Step	Hyp	Ref	Expression
1		simpl 485	. . . . . 6 ⊢ ((𝐴 ⊆cat 𝐵 ∧ 𝐵 ⊆cat 𝐴) → 𝐴 ⊆cat 𝐵)
2		eqidd 2820	. . . . . 6 ⊢ ((𝐴 ⊆cat 𝐵 ∧ 𝐵 ⊆cat 𝐴) → dom dom 𝐴 = dom dom 𝐴)
3	1, 2	sscfn1 17079	. . . . 5 ⊢ ((𝐴 ⊆cat 𝐵 ∧ 𝐵 ⊆cat 𝐴) → 𝐴 Fn (dom dom 𝐴 × dom dom 𝐴))
4		simpr 487	. . . . . 6 ⊢ ((𝐴 ⊆cat 𝐵 ∧ 𝐵 ⊆cat 𝐴) → 𝐵 ⊆cat 𝐴)
5		eqidd 2820	. . . . . 6 ⊢ ((𝐴 ⊆cat 𝐵 ∧ 𝐵 ⊆cat 𝐴) → dom dom 𝐵 = dom dom 𝐵)
6	4, 5	sscfn1 17079	. . . . 5 ⊢ ((𝐴 ⊆cat 𝐵 ∧ 𝐵 ⊆cat 𝐴) → 𝐵 Fn (dom dom 𝐵 × dom dom 𝐵))
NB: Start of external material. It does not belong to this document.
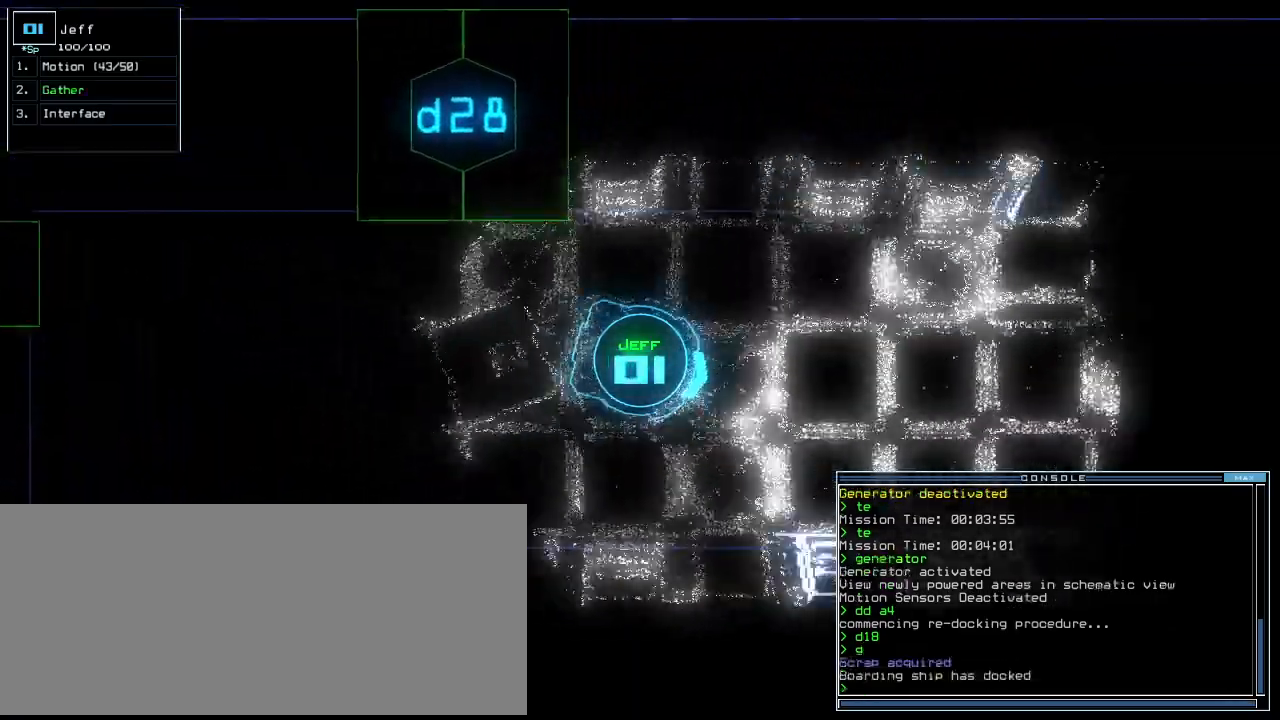
{"keys": ["up"], "events": [[320, "left", "down"], [400, "left", "up"]]}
7	3, 6, 1	ssc1 17083	. . . 4 ⊢ ((𝐴 ⊆cat 𝐵 ∧ 𝐵 ⊆cat 𝐴) → dom dom 𝐴 ⊆ dom dom 𝐵)
8	6, 3, 4	ssc1 17083	. . . 4 ⊢ ((𝐴 ⊆cat 𝐵 ∧ 𝐵 ⊆cat 𝐴) → dom dom 𝐵 ⊆ dom dom 𝐴)
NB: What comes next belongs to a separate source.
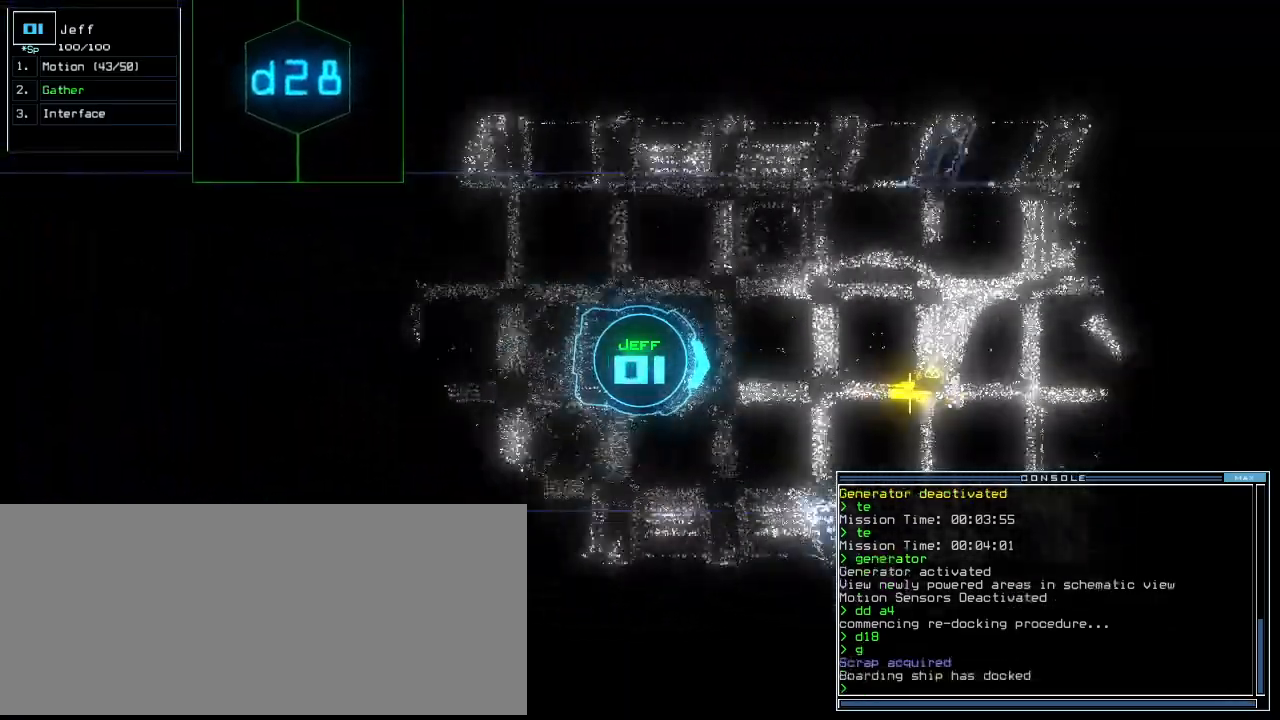
{"keys": ["right", "up"], "events": [[420, "right", "down"]]}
9	7, 8	eqssd 3982	. . 3 ⊢ ((𝐴 ⊆cat 𝐵 ∧ 𝐵 ⊆cat 𝐴) → dom dom 𝐴 = dom dom 𝐵)
10	9	sqxpeqd 5580	. 2 ⊢ ((𝐴 ⊆cat 𝐵 ∧ 𝐵 ⊆cat 𝐴) → (dom dom 𝐴 × dom dom 𝐴) = (dom dom 𝐵 × dom dom 𝐵))
11	3	adantr 483	. . . . 5 ⊢ (((𝐴 ⊆cat 𝐵 ∧ 𝐵 ⊆cat 𝐴) ∧ (𝑥 ∈ dom dom 𝐴 ∧ 𝑦 ∈ dom dom 𝐴)) → 𝐴 Fn (dom dom 𝐴 × dom dom 𝐴))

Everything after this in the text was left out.